Wizard’s Bane by Rick Cook

Moira snorted skeptically, as if she felt his offer was a ruse to get close to her. Since that was partially true, Wiz reddened.

“Very well, weed that section over there.” She nodded her head toward a part of the border on the other side of the garden.

The border contained tall fennel plants, their feathery pale green foliage smelling strongly of licorice. Sprouting thickly around them were broad-leafed seedlings, each with two or three yellow-green leaves.

Even though the smell of licorice made Wiz slightly nauseous, he set to work with a will, pulling up the tiny plants without damaging the fennel. The summer sun beat strongly on his back and before he had weeded five feet he was sweating heavily. The border was wide and he had to reach to get the weeds at the far side. In ten feet his shoulders were twinging from the reaching and by the time he had done twenty feet his back was sore as well. He took to stopping frequently to rest his aching muscles and to watch Moira at work on the other side of the garden.

Moira worked steadily and mechanically, flicking the weeds out of the bed with a practiced twist of her wrist. Her long red hair hung down beside her face and every so often she would reach up and brush it out of the way, but she never broke the rhythm of her work. There was a smudge of dirt on her cheek and her skirt and blouse were grimed and stained, but she still took Wiz’s breath away.

At last Wiz reached the end of the fennel and went to Moira for further instructions.

“It took you long enough,” she said as he approached.

“There were a lot of weeds,” said Wiz, bending over backwards in an effort to get he kinks out of his back. “I don’t think that patch had been weeded in some time.”

Moira looked up at him sharply. “I weeded it myself not three days ago.”

“Well, weeds must come up quickly here. They were all over the place.”

Moira got to her feet and went over to examine Wiz’s handywork. At the sight of the clean bare earth under the fennel plants she sucked in her breath and clenched her teeth.

“What’s wrong?”

“Those,” she said pointing to Wiz’s piles of “weeds,” “were lettuces. They were planted there so the fennel could shade them.” She sighed and stooped to gather the wilted plants into her apron. “I hope you like salad, Sparrow, because there is going to be a lot of it tonight.”

“I’m sorry,” he mumbled.

“It is not your fault, Sparrow,” she said in a resigned voice. “I should have known better than to trust you with such a task.”

That made Wiz feel even worse.

“Go back inside. I will finish up here.”

“Lady, I’m really sorry.”

“I know you are, Sparrow. Now go.”

* * *

Finally, by appealing to Shiara, Wiz got a regular job. Under a shed roof against the palisade was a woodpile and next to the woodpile stood an old tree stump with an axe in it. Wiz’s job was to chop firewood for Hart’s Ease.

The axe was shaped like a giant tomahawk with no poll and a perfectly round straight haft. The design made it hard to handle and it took Wiz two or three hours a day to chop enough wood for the hearths and kitchen fires. He didn’t see how Ugo had been able to get the wood chopped with all his other work. Except, Wiz thought glumly, he’s probably a lot more efficient at it, than I am.
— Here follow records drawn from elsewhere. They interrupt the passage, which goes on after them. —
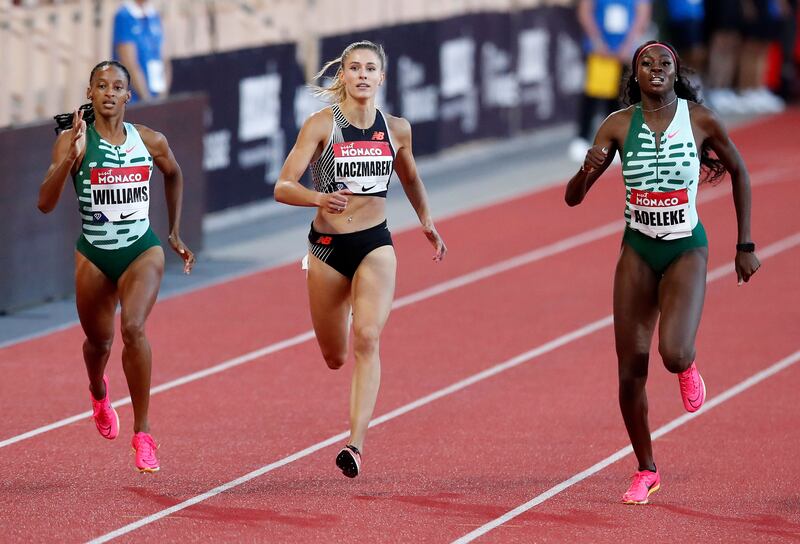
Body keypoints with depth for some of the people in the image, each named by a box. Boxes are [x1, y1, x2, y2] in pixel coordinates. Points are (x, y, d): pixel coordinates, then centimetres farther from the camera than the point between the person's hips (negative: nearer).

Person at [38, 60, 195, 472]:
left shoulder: (151, 142, -4)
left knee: (133, 327, -24)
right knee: (99, 341, 17)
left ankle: (142, 432, -14)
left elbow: (173, 175, 20)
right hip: (94, 256, 1)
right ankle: (98, 393, 56)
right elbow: (46, 203, -19)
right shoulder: (73, 139, -10)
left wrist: (175, 233, 22)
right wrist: (70, 158, -32)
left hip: (143, 252, -1)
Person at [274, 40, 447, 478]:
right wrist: (319, 198, -32)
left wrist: (426, 222, 31)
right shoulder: (321, 125, -8)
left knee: (366, 339, -21)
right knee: (334, 357, 12)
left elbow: (410, 178, 23)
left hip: (375, 245, 0)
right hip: (328, 246, 0)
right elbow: (282, 188, -14)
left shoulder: (396, 130, 2)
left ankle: (356, 444, -26)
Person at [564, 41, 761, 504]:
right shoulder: (618, 125, -5)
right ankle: (646, 472, 18)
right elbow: (573, 198, -5)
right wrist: (587, 170, -28)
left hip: (687, 249, -2)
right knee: (631, 372, -1)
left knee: (674, 353, -24)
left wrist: (746, 246, 9)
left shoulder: (701, 120, -7)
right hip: (638, 252, 2)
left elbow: (739, 172, 8)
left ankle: (689, 368, 15)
The goblin servant came by the wood pile several times to check Wiz’s progress and sniffed disapprovingly at what he saw. He also very ostentatiously examined the axe for damage each time and strictly forbade Wiz to sharpen it.

Worse than the boredom, Moira avoided him. She wasn’t obvious about it and she was always distantly polite when they met, but she contrived to spend as little time in his company as she could. Wiz took to standing on the batlements of the keep and watching her as she worked in the garden far below. From the occasional glance she threw his way he knew she saw him, but she never asked him to stop.